The Green Bay Packers were nothing if not consistent on Tuesday when they trimmed their initial roster from 90 all the way down to the mandatory 53. And that consistency all revolved around the youth movement that is undeniable in Green Bay.
There were several vital positions where the Packers faced tough decisions–an outcome of the solid drafting and depth built by their front office in recent years. Those key positions ultimately helped shape the roster, including these five key position battles and their winners.
The Green Bay Packers saw several position battles shape their decisions about who to keep on their initial 53-man roster.
Running Back 3
This battle morphed several times from Organized Team Activities through the preseason finale. It was once a fight between Patrick Taylor and Tyler Goodson, but an injury to Goodson eliminated him from contention.
Taylor was then projected to be the favorite, considering how the Packers’ coaching staff publicly shared they were looking for a pass-blocker and special teams contributor from their third running back. However, Emanuel Wilson ran away with the job (excuse the pun) and showed potential the Packers couldn’t deny, especially considering their running back situation gets a lot murkier after this season.
Defensive Lineman 6
A lot of analysts thought there was no way Green Bay would keep six defensive linemen, but here we are with Jonathan Ford making the initial roster behind Kenny Clark, TJ Slaton, Devonte Wyatt, Karl Brooks and Colby Wooden. Ford only plays nose tackle, where he eats up blockers, but he provides Green Bay with depth at an unproven position.
Outside Linebacker 6
I thought the battle would be between Ford and Brenton Cox Jr., with Green Bay only keeping one of those guys in their front seven. However, the Packers liked both of them enough to keep them around on the roster. Cox showed continuous growth during the preseason and a motor that is undeniable. He’s not likely to see a lot of playing time unless someone ahead of him sufferers an injury, but he could develop into a nice rotational player in the future.

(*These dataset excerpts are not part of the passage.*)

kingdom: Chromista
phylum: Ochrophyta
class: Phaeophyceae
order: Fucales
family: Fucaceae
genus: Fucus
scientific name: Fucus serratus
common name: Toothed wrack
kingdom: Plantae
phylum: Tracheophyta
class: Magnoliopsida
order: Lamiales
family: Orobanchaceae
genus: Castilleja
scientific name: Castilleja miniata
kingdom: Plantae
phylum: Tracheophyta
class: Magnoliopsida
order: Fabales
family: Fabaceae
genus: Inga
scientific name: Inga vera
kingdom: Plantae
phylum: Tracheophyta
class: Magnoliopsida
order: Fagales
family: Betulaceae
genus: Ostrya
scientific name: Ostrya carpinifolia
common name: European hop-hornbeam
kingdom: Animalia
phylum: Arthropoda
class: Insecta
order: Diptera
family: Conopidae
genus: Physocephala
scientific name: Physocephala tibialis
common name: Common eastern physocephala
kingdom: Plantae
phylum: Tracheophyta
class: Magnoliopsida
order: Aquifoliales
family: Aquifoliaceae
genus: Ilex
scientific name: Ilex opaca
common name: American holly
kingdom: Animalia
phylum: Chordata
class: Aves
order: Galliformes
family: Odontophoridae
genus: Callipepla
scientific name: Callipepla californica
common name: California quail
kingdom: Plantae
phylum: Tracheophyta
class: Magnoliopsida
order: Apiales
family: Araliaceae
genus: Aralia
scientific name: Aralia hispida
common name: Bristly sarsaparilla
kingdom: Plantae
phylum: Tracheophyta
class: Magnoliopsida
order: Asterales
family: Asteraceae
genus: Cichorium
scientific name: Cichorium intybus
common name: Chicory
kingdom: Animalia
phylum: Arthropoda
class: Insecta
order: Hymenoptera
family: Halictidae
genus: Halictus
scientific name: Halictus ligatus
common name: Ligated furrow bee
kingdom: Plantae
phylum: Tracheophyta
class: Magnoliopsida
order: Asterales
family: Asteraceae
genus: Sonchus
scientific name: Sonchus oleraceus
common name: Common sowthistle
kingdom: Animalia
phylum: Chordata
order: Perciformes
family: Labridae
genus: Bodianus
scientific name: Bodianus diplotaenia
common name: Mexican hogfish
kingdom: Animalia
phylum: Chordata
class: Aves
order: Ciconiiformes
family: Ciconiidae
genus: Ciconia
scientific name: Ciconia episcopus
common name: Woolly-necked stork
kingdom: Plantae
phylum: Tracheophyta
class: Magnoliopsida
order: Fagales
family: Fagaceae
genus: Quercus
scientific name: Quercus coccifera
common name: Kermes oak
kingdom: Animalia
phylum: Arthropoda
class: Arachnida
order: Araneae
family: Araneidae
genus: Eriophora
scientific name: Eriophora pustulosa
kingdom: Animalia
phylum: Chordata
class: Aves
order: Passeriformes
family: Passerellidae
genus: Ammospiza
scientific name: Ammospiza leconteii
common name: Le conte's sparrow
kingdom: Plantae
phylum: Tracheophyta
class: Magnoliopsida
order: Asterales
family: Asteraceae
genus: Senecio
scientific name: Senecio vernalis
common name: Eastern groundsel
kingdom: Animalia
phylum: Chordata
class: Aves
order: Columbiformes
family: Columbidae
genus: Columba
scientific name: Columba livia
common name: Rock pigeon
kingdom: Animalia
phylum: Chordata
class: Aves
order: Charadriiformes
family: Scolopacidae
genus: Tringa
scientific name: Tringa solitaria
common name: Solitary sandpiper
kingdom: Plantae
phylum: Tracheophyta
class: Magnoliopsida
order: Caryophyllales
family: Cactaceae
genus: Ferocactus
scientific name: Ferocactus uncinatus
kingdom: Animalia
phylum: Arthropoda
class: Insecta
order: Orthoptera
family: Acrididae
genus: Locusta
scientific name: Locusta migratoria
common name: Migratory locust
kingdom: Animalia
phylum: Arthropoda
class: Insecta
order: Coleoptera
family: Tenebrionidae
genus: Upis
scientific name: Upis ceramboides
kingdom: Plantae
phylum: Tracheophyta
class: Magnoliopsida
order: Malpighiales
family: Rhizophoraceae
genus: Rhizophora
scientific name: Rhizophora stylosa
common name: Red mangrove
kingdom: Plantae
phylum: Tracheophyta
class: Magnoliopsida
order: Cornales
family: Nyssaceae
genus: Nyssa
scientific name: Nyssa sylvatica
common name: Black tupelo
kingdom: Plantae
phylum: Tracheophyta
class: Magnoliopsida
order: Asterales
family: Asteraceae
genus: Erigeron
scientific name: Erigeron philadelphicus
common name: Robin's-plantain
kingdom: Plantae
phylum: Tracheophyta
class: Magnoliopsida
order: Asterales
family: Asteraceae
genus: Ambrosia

The Packers had several quality candidates for their fifth cornerback (most notably Corey Ballentine), but opted not to keep any of them. Rolling the dice with only four corners to begin the season is risky, but if Eric Stokes can return from the PUP in Week 5 it would be a considerable boost. Signing Ballentine to the practice squad would help alleviate some of those depth concerns during the first four weeks when the Packers play an easy schedule against the Chicago Bears, Atlanta Falcons, New Orleans Saints and Detroit Lions (without Jameson Williams).
I predicted the Packers would make a surprise cut at safety by the time Tuesday was all said and done, and, sure enough, Tarvarius Moore was the odd man out (he was technically put on injured reserve). That left rookie seventh-rounder Anthony Johnson on the roster and the only safety under contract in 2024 and beyond.